地元のMuさんにとり、蛇塚古墳は書きにくいテーマでしたかね。なんせ、地元で子供の頃は古墳の周りを走り回っておられたのでしょうね。
巨大な横穴式石室と前方後円墳という事で驚きました。秦氏の力は絶大だったのでしょうね。小野妹子の小野氏、小野篁、小野小町、坂上田村麻呂の坂上氏 等々の氏族は秦氏グループではなかったでしょうか。
平安時代以降の秦氏を徹底的にしらべましょう。
投稿: jo | 2008年1月15日 (火) 21時39分
Joさん
遅れた投稿でした。
ところで、小野氏は近江関係の図書にごっそりたくさん記事がありました。
田村麻呂さんのことは、平安京に関係が深いですね。
歴史趣味にすると、生きている間には解けない問題がいっぱいありすぎて、ストレスになりそうです。

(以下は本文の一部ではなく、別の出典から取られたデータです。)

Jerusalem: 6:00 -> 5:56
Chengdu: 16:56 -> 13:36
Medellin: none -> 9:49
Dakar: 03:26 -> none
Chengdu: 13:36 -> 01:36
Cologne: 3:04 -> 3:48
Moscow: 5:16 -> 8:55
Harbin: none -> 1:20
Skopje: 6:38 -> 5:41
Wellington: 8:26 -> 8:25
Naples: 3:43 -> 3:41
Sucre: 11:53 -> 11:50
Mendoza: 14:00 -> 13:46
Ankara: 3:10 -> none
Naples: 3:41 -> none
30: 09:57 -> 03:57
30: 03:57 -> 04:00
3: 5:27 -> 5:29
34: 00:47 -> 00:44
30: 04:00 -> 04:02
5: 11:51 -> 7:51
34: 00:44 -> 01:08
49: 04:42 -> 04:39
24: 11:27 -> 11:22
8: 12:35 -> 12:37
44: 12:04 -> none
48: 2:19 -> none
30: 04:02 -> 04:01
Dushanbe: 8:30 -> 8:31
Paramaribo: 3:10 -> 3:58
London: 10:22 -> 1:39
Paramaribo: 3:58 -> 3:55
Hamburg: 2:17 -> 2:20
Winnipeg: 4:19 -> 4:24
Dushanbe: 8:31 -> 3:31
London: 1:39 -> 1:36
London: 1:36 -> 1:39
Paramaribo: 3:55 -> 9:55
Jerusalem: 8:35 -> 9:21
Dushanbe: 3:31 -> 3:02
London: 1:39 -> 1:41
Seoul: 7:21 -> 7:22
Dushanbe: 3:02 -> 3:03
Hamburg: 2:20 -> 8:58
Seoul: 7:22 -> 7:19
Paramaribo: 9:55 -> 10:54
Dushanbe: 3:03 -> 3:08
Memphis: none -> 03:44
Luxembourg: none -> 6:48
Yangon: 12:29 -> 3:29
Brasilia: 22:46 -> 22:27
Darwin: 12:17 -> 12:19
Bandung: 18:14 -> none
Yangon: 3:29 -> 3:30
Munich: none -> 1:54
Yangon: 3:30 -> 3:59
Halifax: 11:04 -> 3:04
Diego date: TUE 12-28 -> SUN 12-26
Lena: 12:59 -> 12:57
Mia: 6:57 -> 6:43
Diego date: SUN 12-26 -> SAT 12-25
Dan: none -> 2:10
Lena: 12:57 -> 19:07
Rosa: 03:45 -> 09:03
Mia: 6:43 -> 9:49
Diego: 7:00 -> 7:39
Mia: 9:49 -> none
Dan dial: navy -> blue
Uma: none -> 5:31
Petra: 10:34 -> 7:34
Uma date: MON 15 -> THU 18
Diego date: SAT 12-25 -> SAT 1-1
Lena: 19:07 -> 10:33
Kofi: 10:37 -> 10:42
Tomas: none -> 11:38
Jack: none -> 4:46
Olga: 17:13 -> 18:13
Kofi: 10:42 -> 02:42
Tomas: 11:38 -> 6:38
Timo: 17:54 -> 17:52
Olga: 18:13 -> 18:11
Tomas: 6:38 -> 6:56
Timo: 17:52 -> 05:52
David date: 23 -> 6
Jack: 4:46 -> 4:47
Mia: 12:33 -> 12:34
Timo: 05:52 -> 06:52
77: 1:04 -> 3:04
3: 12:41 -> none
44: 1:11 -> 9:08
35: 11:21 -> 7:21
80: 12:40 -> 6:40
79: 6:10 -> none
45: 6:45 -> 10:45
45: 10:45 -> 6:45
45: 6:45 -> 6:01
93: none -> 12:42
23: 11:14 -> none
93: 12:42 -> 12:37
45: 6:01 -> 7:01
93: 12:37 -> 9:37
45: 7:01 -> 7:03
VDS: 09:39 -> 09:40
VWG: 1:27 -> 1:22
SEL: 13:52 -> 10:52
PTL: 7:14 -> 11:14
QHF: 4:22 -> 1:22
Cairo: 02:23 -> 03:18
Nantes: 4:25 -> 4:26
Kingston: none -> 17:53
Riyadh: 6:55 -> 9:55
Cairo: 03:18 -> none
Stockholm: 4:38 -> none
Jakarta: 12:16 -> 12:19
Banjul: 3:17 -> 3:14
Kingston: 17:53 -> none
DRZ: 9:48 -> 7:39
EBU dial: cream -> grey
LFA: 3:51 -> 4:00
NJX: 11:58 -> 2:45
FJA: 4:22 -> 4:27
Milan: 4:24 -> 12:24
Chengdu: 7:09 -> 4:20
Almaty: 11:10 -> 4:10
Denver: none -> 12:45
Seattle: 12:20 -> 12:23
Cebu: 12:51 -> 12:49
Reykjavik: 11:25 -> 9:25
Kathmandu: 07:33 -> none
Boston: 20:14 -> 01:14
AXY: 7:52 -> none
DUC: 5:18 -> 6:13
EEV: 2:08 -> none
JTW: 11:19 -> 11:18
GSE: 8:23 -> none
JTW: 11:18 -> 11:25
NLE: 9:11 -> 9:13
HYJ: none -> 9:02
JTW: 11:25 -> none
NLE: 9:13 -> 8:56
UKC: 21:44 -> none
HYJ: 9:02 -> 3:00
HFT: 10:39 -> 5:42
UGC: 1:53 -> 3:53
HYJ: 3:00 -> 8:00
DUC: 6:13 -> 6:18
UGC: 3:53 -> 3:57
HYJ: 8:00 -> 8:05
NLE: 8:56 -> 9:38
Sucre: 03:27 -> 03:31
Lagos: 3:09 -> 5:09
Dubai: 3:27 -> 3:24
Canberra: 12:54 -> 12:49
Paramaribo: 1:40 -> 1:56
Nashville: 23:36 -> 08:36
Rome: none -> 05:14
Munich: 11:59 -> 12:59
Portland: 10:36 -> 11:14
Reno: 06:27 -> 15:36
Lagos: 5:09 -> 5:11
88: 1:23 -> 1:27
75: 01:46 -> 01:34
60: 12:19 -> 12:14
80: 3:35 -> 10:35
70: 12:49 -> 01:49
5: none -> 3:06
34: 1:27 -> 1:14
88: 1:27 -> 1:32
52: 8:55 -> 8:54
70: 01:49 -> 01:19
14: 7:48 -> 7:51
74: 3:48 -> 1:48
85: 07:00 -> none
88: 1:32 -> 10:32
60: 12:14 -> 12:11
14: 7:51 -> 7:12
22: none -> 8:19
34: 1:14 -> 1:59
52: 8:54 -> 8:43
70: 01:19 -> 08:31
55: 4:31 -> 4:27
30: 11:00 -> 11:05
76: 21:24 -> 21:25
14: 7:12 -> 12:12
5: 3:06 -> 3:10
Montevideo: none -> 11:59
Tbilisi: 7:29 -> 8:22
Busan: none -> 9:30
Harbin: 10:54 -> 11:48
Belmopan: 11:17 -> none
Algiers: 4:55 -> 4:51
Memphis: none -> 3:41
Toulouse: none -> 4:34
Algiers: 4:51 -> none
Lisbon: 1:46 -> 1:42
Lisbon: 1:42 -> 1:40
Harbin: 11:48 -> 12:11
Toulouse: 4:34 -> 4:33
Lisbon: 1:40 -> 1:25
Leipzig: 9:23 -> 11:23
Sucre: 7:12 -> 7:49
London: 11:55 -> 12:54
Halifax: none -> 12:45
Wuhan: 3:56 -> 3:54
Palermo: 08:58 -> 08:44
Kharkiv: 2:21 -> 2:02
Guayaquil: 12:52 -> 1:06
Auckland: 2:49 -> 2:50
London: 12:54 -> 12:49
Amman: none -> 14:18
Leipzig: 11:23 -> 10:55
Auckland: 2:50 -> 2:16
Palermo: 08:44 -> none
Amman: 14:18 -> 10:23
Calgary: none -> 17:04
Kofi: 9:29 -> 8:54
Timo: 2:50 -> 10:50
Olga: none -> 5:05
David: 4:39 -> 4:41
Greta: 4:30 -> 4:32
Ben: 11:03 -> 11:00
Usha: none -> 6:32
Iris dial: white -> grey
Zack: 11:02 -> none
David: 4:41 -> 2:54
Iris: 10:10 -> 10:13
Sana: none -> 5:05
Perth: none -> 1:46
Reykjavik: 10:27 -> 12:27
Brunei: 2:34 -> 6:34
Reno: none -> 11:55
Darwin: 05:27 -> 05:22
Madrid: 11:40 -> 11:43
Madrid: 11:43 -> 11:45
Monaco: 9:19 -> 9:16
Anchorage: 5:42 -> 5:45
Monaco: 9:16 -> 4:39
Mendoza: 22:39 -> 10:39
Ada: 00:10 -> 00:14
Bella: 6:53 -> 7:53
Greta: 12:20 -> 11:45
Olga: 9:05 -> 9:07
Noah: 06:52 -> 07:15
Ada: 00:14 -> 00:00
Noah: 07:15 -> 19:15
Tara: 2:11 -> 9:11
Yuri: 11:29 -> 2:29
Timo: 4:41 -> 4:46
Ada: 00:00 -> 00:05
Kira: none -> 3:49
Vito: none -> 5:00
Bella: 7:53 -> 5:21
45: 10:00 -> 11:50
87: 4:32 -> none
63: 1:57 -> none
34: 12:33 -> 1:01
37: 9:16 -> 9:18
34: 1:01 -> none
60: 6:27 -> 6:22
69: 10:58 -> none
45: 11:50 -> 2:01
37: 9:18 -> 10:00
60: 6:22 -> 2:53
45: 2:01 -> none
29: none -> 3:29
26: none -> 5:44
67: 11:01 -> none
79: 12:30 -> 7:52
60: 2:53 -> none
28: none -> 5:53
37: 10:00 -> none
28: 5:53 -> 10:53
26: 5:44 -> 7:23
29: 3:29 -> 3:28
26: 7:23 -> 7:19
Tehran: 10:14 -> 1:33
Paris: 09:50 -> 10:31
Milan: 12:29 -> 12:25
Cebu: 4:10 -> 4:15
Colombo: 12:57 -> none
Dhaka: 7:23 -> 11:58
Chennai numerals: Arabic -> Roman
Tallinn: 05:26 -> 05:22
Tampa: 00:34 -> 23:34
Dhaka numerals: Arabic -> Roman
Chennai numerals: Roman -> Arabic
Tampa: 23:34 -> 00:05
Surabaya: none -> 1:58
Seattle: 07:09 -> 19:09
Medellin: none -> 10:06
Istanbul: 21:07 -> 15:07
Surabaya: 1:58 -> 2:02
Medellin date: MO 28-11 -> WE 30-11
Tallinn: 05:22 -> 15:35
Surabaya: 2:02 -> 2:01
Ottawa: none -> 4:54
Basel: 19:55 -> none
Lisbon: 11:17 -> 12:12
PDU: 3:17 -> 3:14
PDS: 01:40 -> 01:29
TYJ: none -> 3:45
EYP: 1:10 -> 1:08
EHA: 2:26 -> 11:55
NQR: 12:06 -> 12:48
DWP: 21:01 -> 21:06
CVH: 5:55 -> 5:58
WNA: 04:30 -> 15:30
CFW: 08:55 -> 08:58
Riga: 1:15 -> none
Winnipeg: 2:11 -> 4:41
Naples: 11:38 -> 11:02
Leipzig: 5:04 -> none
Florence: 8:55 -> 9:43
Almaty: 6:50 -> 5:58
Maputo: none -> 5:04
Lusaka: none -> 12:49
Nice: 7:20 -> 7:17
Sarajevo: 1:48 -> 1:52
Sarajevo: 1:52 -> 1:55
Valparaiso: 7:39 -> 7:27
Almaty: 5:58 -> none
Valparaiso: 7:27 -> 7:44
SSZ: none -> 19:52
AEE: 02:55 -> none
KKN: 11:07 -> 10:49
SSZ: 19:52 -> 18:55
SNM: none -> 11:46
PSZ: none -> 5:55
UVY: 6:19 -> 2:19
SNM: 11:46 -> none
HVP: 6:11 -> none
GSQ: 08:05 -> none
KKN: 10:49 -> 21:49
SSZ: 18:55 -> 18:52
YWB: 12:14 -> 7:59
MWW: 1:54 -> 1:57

ロボットや機関車は、しかるべき手を打つと動きますし、PCもそれなりに速くなりますからね。
ともかく今後は上京するたびに、行き先を考えておいてください。
投稿: Mu→Jo | 2008年1月16日 (水) 04時32分
(蛇塚の雨)
おっ!しばらくブログを見るのも書くのもさぼっていましたところ、面白いミニ映画が上映されているではありませんか(笑)。
怪しげなナレーターと、イケメン俳優出演ですね。
ん?もう一方足りないんじゃ?やっぱり、今度は風雪梅安ご一家みなさま全員の映画が見たいですねぇ。
大変な雨の中での撮影、ご苦労さまでした。
投稿: wd | 2008年1月16日 (水) 08時45分
WDさん、こんにちは
雨は雨なりによい風情でした。特に木嶋神社はよかったです。蛇塚は上からぽたぽたとありましたが、帽子でしたから。庵主さんは傘さしてました。
風雪梅安一家が勢揃いしないのは、寂しいものですね。ただし、梅安さんは幾分古代史が他人行儀なので、こういうディープな探検には不向きかもしれません。さっさと、「めなみ」などに放り込んでおいて、別行動するのが正しいわけです。
梅安さんは、ちょっとレトロな巷が一番お好きなようです。
またそういう機会もあると思います。